» **HOW TO COMPLETE THIS TASK**:
For the listing below, work out the number of lines that hold "Erbitux" and return that number alone.

MATERIAL SHOWN Block Start

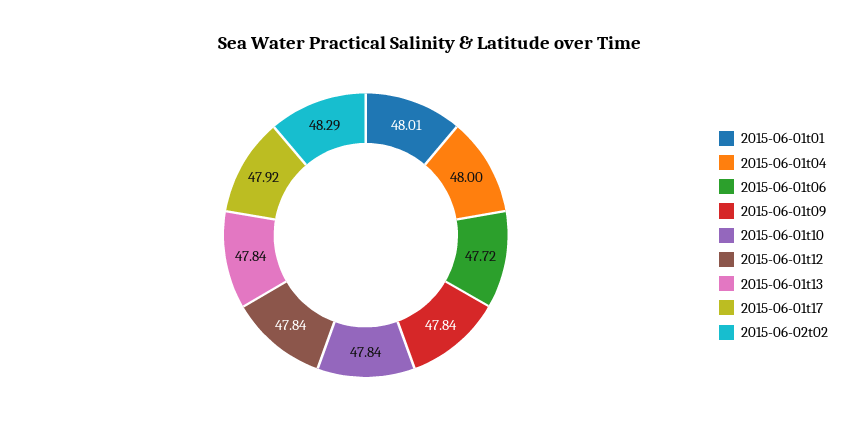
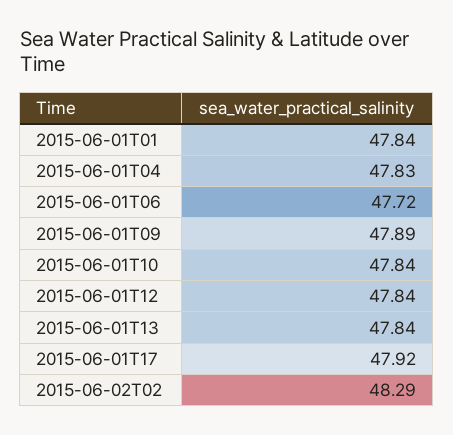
  {
-   "2015-06-01t01": 48.01,
+   "2015-06-01t01": 47.84,
-   "2015-06-01t04": 48,
+   "2015-06-01t04": 47.83,
    "2015-06-01t06": 47.72,
-   "2015-06-01t09": 47.84,
+   "2015-06-01t09": 47.89,
    "2015-06-01t10": 47.84,
    "2015-06-01t12": 47.84,
    "2015-06-01t13": 47.84,
    "2015-06-01t17": 47.92,
    "2015-06-02t02": 48.29
  }

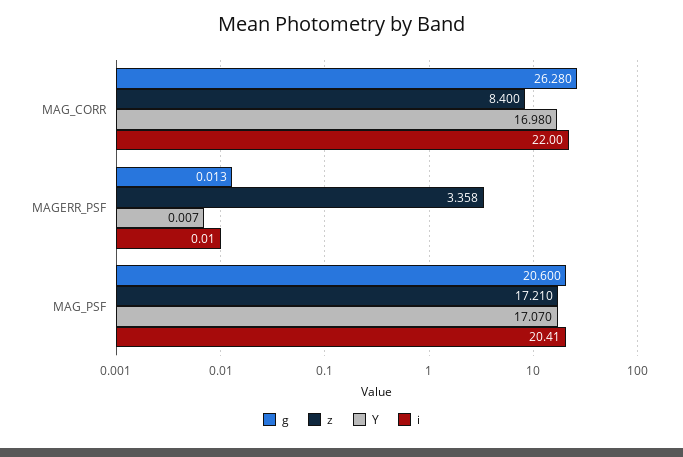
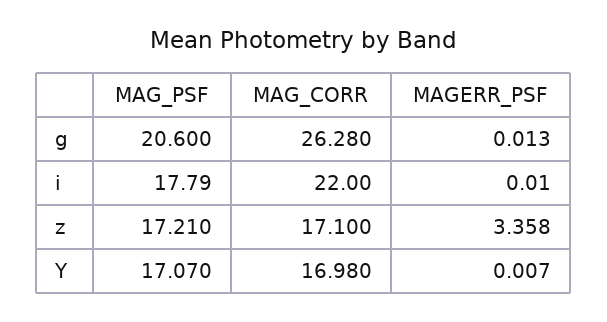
  {
    "g": {
      "MAG_CORR": 26.28,
      "MAGERR_PSF": 0.013,
      "MAG_PSF": 20.6
    },
    "z": {
-     "MAG_CORR": 8.4,
+     "MAG_CORR": 17.1,
      "MAGERR_PSF": 3.358,
      "MAG_PSF": 17.21
    },
    "Y": {
      "MAG_CORR": 16.98,
      "MAGERR_PSF": 0.007,
      "MAG_PSF": 17.07
    },
    "i": {
      "MAG_CORR": 22,
      "MAGERR_PSF": 0.01,
-     "MAG_PSF": 20.41
+     "MAG_PSF": 17.79
    }
  }

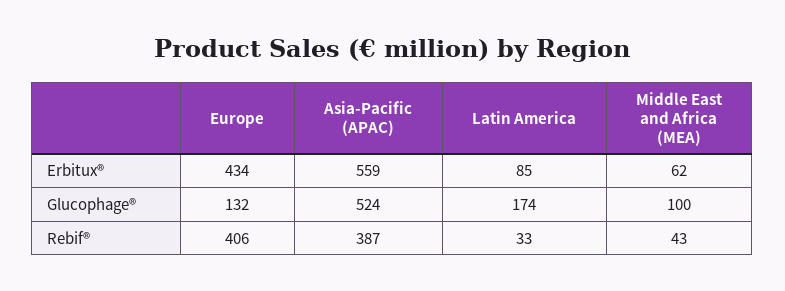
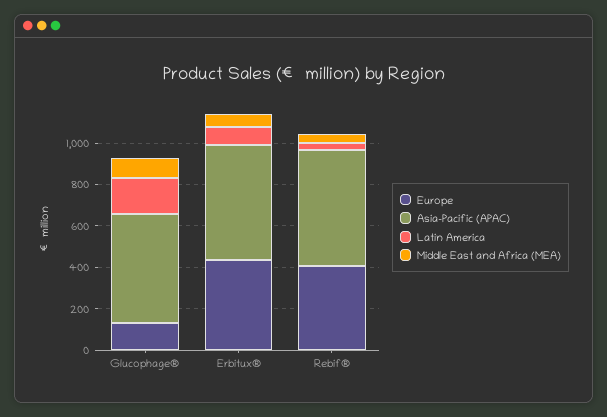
  {
    "Europe": {
      "Erbitux®": 434,
      "Glucophage®": 132,
      "Rebif®": 406
    },
    "Asia-Pacific (APAC)": {
      "Erbitux®": 559,
      "Glucophage®": 524,
-     "Rebif®": 387
+     "Rebif®": 550
    },
    "Latin America": {
      "Erbitux®": 85,
      "Glucophage®": 174,
      "Rebif®": 33
    },
    "Middle East and Africa (MEA)": {
      "Erbitux®": 62,
      "Glucophage®": 100,
      "Rebif®": 43
    }
  }

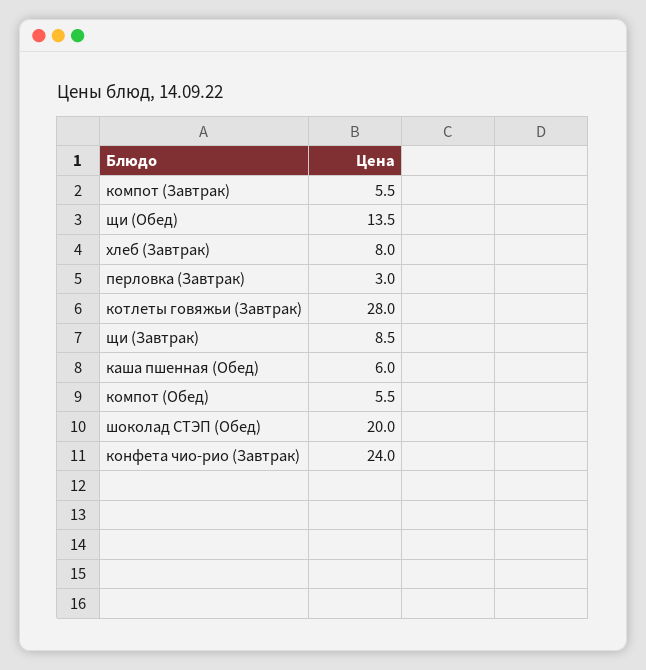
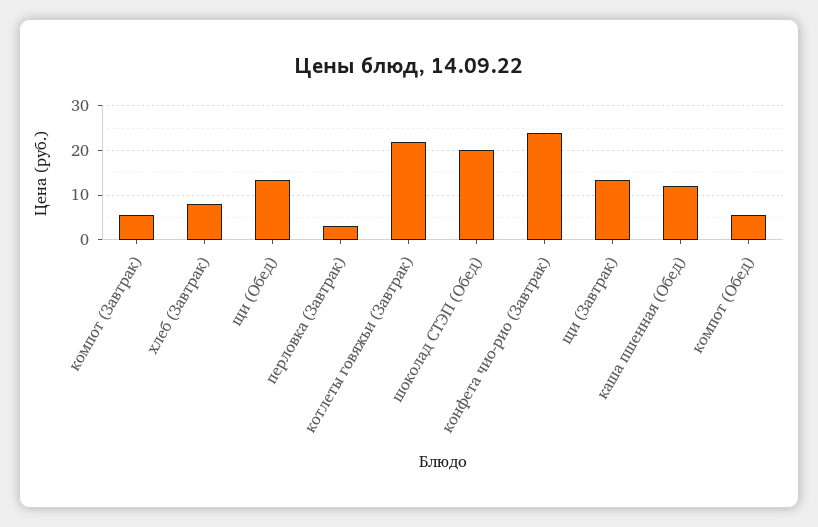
  {
    "компот (Завтрак)": 5.5,
    "щи (Обед)": 13.5,
    "хлеб (Завтрак)": 8,
    "перловка (Завтрак)": 3,
-   "котлеты говяжьи (Завтрак)": 28,
+   "котлеты говяжьи (Завтрак)": 22,
-   "щи (Завтрак)": 8.5,
+   "щи (Завтрак)": 14,
-   "каша пшенная (Обед)": 6,
+   "каша пшенная (Обед)": 12,
    "компот (Обед)": 5.5,
    "шоколад СТЭП (Обед)": 20,
    "конфета чио-рио (Завтрак)": 24
  }

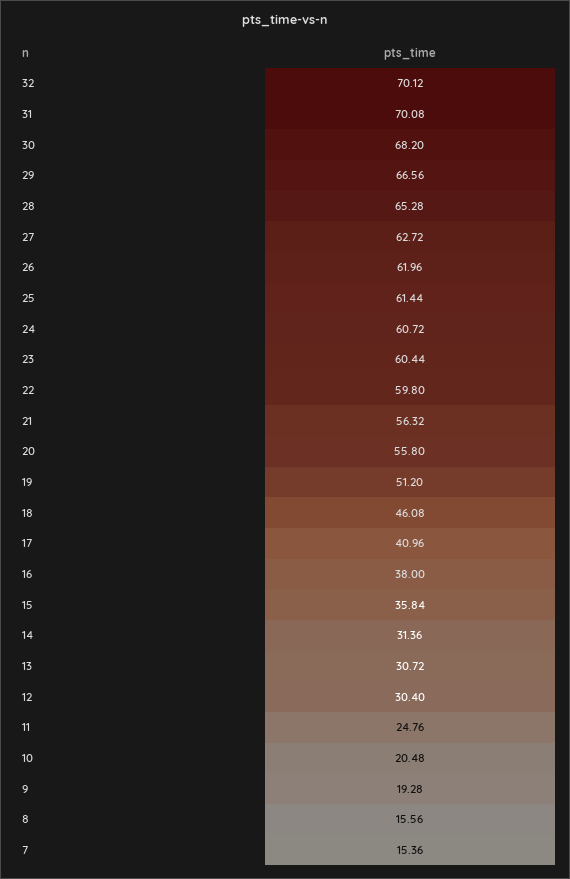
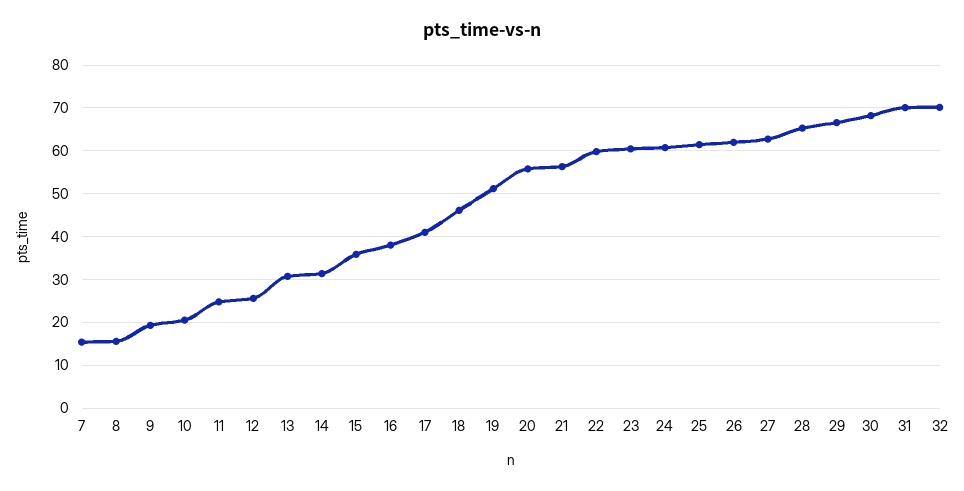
  {
    "32": 70.12,
    "31": 70.08,
    "30": 68.2,
    "29": 66.56,
    "28": 65.28,
    "27": 62.72,
    "26": 61.96,
    "25": 61.44,
    "24": 60.72,
    "23": 60.44,
    "22": 59.8,
    "21": 56.32,
    "20": 55.8,
    "19": 51.2,
    "18": 46.08,
    "17": 40.96,
    "16": 38,
    "15": 35.84,
    "14": 31.36,
    "13": 30.72,
-   "12": 30.4,
+   "12": 26,
    "11": 24.76,
    "10": 20.48,
    "9": 19.28,
    "8": 15.56,
    "7": 15.36
  }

MATERIAL SHOWN Block End

» **SOLUTION**:
4